# WHAT YOU NEED TO DO
Word for word, retype the entire listing.

(Beginning of DATA EXCERPTS)

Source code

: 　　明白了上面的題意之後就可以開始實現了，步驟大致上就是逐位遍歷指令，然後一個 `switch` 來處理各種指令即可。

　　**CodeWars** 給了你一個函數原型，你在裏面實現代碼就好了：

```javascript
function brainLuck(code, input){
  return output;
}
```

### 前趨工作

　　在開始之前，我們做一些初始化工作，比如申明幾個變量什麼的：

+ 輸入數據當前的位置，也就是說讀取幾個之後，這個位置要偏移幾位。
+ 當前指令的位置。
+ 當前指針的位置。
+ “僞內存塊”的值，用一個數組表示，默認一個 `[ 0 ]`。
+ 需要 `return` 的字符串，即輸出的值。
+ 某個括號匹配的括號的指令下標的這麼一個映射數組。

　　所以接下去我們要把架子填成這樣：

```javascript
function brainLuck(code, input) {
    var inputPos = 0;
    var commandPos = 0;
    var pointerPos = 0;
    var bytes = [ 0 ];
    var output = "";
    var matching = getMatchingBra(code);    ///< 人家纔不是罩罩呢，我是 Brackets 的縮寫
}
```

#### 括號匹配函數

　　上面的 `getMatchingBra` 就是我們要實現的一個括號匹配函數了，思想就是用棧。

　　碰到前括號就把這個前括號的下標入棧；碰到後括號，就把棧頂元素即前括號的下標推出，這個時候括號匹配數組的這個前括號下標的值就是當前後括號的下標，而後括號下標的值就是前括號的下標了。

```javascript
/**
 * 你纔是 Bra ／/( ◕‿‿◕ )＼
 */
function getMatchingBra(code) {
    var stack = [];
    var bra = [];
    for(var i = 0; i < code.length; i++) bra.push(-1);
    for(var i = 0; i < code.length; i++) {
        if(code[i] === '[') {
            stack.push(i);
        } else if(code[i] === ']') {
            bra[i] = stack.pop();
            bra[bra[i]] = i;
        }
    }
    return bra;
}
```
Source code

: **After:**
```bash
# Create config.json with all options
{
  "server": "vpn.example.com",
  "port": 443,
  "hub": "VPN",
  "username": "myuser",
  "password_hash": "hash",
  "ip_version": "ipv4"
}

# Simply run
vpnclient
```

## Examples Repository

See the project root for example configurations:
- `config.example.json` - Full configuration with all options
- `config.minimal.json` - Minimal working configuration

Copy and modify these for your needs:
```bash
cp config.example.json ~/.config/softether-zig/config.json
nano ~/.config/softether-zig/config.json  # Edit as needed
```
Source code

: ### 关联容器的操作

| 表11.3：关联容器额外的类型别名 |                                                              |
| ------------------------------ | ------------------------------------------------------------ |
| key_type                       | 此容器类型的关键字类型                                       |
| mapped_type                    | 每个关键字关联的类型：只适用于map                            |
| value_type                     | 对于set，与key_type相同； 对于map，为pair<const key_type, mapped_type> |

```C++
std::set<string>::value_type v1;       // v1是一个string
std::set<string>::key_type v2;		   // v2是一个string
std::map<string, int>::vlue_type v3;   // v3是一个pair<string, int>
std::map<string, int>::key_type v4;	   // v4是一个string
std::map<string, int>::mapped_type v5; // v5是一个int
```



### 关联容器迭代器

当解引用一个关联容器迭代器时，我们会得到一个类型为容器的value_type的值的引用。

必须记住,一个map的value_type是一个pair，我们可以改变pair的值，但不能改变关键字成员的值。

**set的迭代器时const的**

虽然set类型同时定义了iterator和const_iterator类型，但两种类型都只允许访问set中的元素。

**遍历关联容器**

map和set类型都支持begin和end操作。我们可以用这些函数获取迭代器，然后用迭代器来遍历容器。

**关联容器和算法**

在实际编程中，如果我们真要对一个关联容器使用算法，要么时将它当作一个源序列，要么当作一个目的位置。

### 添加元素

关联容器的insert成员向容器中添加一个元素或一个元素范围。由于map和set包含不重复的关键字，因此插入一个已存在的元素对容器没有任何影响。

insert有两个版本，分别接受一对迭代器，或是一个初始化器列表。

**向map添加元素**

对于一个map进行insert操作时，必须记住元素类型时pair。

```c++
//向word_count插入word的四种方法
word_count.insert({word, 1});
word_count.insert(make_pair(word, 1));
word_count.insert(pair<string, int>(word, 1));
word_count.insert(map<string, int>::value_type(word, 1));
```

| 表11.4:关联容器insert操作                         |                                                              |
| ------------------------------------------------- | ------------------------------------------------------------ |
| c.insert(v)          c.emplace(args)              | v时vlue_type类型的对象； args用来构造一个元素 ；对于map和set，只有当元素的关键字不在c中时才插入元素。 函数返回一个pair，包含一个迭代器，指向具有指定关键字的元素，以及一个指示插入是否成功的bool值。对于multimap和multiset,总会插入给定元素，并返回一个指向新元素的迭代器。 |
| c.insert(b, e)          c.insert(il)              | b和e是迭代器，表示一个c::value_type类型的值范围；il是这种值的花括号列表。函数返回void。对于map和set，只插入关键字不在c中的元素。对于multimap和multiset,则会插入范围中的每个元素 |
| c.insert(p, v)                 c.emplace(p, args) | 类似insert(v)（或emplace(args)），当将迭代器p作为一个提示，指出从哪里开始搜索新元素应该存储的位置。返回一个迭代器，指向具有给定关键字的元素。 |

(End of DATA EXCERPTS)

# RESULT
Source code

: 　　明白了上面的題意之後就可以開始實現了，步驟大致上就是逐位遍歷指令，然後一個 `switch` 來處理各種指令即可。

　　**CodeWars** 給了你一個函數原型，你在裏面實現代碼就好了：

```javascript
function brainLuck(code, input){
  return output;
}
```

### 前趨工作

　　在開始之前，我們做一些初始化工作，比如申明幾個變量什麼的：

+ 輸入數據當前的位置，也就是說讀取幾個之後，這個位置要偏移幾位。
+ 當前指令的位置。
+ 當前指針的位置。
+ “僞內存塊”的值，用一個數組表示，默認一個 `[ 0 ]`。
+ 需要 `return` 的字符串，即輸出的值。
+ 某個括號匹配的括號的指令下標的這麼一個映射數組。

　　所以接下去我們要把架子填成這樣：

```javascript
function brainLuck(code, input) {
    var inputPos = 0;
    var commandPos = 0;
    var pointerPos = 0;
    var bytes = [ 0 ];
    var output = "";
    var matching = getMatchingBra(code);    ///< 人家纔不是罩罩呢，我是 Brackets 的縮寫
}
```

#### 括號匹配函數

　　上面的 `getMatchingBra` 就是我們要實現的一個括號匹配函數了，思想就是用棧。

　　碰到前括號就把這個前括號的下標入棧；碰到後括號，就把棧頂元素即前括號的下標推出，這個時候括號匹配數組的這個前括號下標的值就是當前後括號的下標，而後括號下標的值就是前括號的下標了。

```javascript
/**
 * 你纔是 Bra ／/( ◕‿‿◕ )＼
 */
function getMatchingBra(code) {
    var stack = [];
    var bra = [];
    for(var i = 0; i < code.length; i++) bra.push(-1);
    for(var i = 0; i < code.length; i++) {
        if(code[i] === '[') {
            stack.push(i);
        } else if(code[i] === ']') {
            bra[i] = stack.pop();
            bra[bra[i]] = i;
        }
    }
    return bra;
}
```
Source code

: **After:**
```bash
# Create config.json with all options
{
  "server": "vpn.example.com",
  "port": 443,
  "hub": "VPN",
  "username": "myuser",
  "password_hash": "hash",
  "ip_version": "ipv4"
}

# Simply run
vpnclient
```

## Examples Repository

See the project root for example configurations:
- `config.example.json` - Full configuration with all options
- `config.minimal.json` - Minimal working configuration

Copy and modify these for your needs:
```bash
cp config.example.json ~/.config/softether-zig/config.json
nano ~/.config/softether-zig/config.json  # Edit as needed
```
Source code

: ### 关联容器的操作

| 表11.3：关联容器额外的类型别名 |                                                              |
| ------------------------------ | ------------------------------------------------------------ |
| key_type                       | 此容器类型的关键字类型                                       |
| mapped_type                    | 每个关键字关联的类型：只适用于map                            |
| value_type                     | 对于set，与key_type相同； 对于map，为pair<const key_type, mapped_type> |

```C++
std::set<string>::value_type v1;       // v1是一个string
std::set<string>::key_type v2;		   // v2是一个string
std::map<string, int>::vlue_type v3;   // v3是一个pair<string, int>
std::map<string, int>::key_type v4;	   // v4是一个string
std::map<string, int>::mapped_type v5; // v5是一个int
```



### 关联容器迭代器

当解引用一个关联容器迭代器时，我们会得到一个类型为容器的value_type的值的引用。

必须记住,一个map的value_type是一个pair，我们可以改变pair的值，但不能改变关键字成员的值。

**set的迭代器时const的**

虽然set类型同时定义了iterator和const_iterator类型，但两种类型都只允许访问set中的元素。

**遍历关联容器**

map和set类型都支持begin和end操作。我们可以用这些函数获取迭代器，然后用迭代器来遍历容器。

**关联容器和算法**

在实际编程中，如果我们真要对一个关联容器使用算法，要么时将它当作一个源序列，要么当作一个目的位置。

### 添加元素

关联容器的insert成员向容器中添加一个元素或一个元素范围。由于map和set包含不重复的关键字，因此插入一个已存在的元素对容器没有任何影响。

insert有两个版本，分别接受一对迭代器，或是一个初始化器列表。

**向map添加元素**

对于一个map进行insert操作时，必须记住元素类型时pair。

```c++
//向word_count插入word的四种方法
word_count.insert({word, 1});
word_count.insert(make_pair(word, 1));
word_count.insert(pair<string, int>(word, 1));
word_count.insert(map<string, int>::value_type(word, 1));
```

| 表11.4:关联容器insert操作                         |                                                              |
| ------------------------------------------------- | ------------------------------------------------------------ |
| c.insert(v)          c.emplace(args)              | v时vlue_type类型的对象； args用来构造一个元素 ；对于map和set，只有当元素的关键字不在c中时才插入元素。 函数返回一个pair，包含一个迭代器，指向具有指定关键字的元素，以及一个指示插入是否成功的bool值。对于multimap和multiset,总会插入给定元素，并返回一个指向新元素的迭代器。 |
| c.insert(b, e)          c.insert(il)              | b和e是迭代器，表示一个c::value_type类型的值范围；il是这种值的花括号列表。函数返回void。对于map和set，只插入关键字不在c中的元素。对于multimap和multiset,则会插入范围中的每个元素 |
| c.insert(p, v)                 c.emplace(p, args) | 类似insert(v)（或emplace(args)），当将迭代器p作为一个提示，指出从哪里开始搜索新元素应该存储的位置。返回一个迭代器，指向具有给定关键字的元素。 |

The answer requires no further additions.